Entries provided =>
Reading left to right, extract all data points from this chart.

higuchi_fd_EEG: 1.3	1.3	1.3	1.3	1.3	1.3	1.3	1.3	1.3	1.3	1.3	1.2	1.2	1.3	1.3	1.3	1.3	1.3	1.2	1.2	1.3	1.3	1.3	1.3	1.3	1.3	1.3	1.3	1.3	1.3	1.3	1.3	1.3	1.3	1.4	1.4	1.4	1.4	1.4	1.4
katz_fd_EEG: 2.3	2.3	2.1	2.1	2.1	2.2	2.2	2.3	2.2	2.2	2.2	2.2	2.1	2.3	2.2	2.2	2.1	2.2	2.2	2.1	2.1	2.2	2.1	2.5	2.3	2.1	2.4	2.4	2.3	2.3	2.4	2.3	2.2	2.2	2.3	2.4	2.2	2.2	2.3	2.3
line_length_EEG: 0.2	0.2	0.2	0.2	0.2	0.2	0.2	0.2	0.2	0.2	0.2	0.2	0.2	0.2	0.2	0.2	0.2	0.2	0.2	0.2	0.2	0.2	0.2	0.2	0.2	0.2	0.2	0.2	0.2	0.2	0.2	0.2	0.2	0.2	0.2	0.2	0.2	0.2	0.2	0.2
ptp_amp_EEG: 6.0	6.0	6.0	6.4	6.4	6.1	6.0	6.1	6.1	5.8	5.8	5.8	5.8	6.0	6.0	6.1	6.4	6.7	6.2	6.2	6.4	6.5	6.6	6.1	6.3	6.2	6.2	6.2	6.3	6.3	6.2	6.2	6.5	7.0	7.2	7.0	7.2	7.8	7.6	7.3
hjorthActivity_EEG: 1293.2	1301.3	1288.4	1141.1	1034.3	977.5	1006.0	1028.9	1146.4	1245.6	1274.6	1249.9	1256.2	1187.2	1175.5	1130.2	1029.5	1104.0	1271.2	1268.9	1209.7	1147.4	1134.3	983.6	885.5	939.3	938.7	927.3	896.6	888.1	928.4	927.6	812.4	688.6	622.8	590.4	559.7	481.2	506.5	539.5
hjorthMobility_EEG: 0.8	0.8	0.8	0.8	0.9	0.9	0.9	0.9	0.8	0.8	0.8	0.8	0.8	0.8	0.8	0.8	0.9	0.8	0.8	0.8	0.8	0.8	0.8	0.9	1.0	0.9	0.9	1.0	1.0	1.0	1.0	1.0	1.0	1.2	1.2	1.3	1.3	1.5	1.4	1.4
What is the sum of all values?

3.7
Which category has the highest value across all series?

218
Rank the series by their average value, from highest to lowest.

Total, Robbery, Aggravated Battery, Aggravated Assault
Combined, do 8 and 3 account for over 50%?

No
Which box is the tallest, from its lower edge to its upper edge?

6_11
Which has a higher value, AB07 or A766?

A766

Your task => Please return every one of the rows above unchanged, character for character.

Response to this task =>
Reading left to right, extract all data points from this chart.

higuchi_fd_EEG: 1.3	1.3	1.3	1.3	1.3	1.3	1.3	1.3	1.3	1.3	1.3	1.2	1.2	1.3	1.3	1.3	1.3	1.3	1.2	1.2	1.3	1.3	1.3	1.3	1.3	1.3	1.3	1.3	1.3	1.3	1.3	1.3	1.3	1.3	1.4	1.4	1.4	1.4	1.4	1.4
katz_fd_EEG: 2.3	2.3	2.1	2.1	2.1	2.2	2.2	2.3	2.2	2.2	2.2	2.2	2.1	2.3	2.2	2.2	2.1	2.2	2.2	2.1	2.1	2.2	2.1	2.5	2.3	2.1	2.4	2.4	2.3	2.3	2.4	2.3	2.2	2.2	2.3	2.4	2.2	2.2	2.3	2.3
line_length_EEG: 0.2	0.2	0.2	0.2	0.2	0.2	0.2	0.2	0.2	0.2	0.2	0.2	0.2	0.2	0.2	0.2	0.2	0.2	0.2	0.2	0.2	0.2	0.2	0.2	0.2	0.2	0.2	0.2	0.2	0.2	0.2	0.2	0.2	0.2	0.2	0.2	0.2	0.2	0.2	0.2
ptp_amp_EEG: 6.0	6.0	6.0	6.4	6.4	6.1	6.0	6.1	6.1	5.8	5.8	5.8	5.8	6.0	6.0	6.1	6.4	6.7	6.2	6.2	6.4	6.5	6.6	6.1	6.3	6.2	6.2	6.2	6.3	6.3	6.2	6.2	6.5	7.0	7.2	7.0	7.2	7.8	7.6	7.3
hjorthActivity_EEG: 1293.2	1301.3	1288.4	1141.1	1034.3	977.5	1006.0	1028.9	1146.4	1245.6	1274.6	1249.9	1256.2	1187.2	1175.5	1130.2	1029.5	1104.0	1271.2	1268.9	1209.7	1147.4	1134.3	983.6	885.5	939.3	938.7	927.3	896.6	888.1	928.4	927.6	812.4	688.6	622.8	590.4	559.7	481.2	506.5	539.5
hjorthMobility_EEG: 0.8	0.8	0.8	0.8	0.9	0.9	0.9	0.9	0.8	0.8	0.8	0.8	0.8	0.8	0.8	0.8	0.9	0.8	0.8	0.8	0.8	0.8	0.8	0.9	1.0	0.9	0.9	1.0	1.0	1.0	1.0	1.0	1.0	1.2	1.2	1.3	1.3	1.5	1.4	1.4
What is the sum of all values?

3.7
Which category has the highest value across all series?

218
Rank the series by their average value, from highest to lowest.

Total, Robbery, Aggravated Battery, Aggravated Assault
Combined, do 8 and 3 account for over 50%?

No
Which box is the tallest, from its lower edge to its upper edge?

6_11
Which has a higher value, AB07 or A766?

A766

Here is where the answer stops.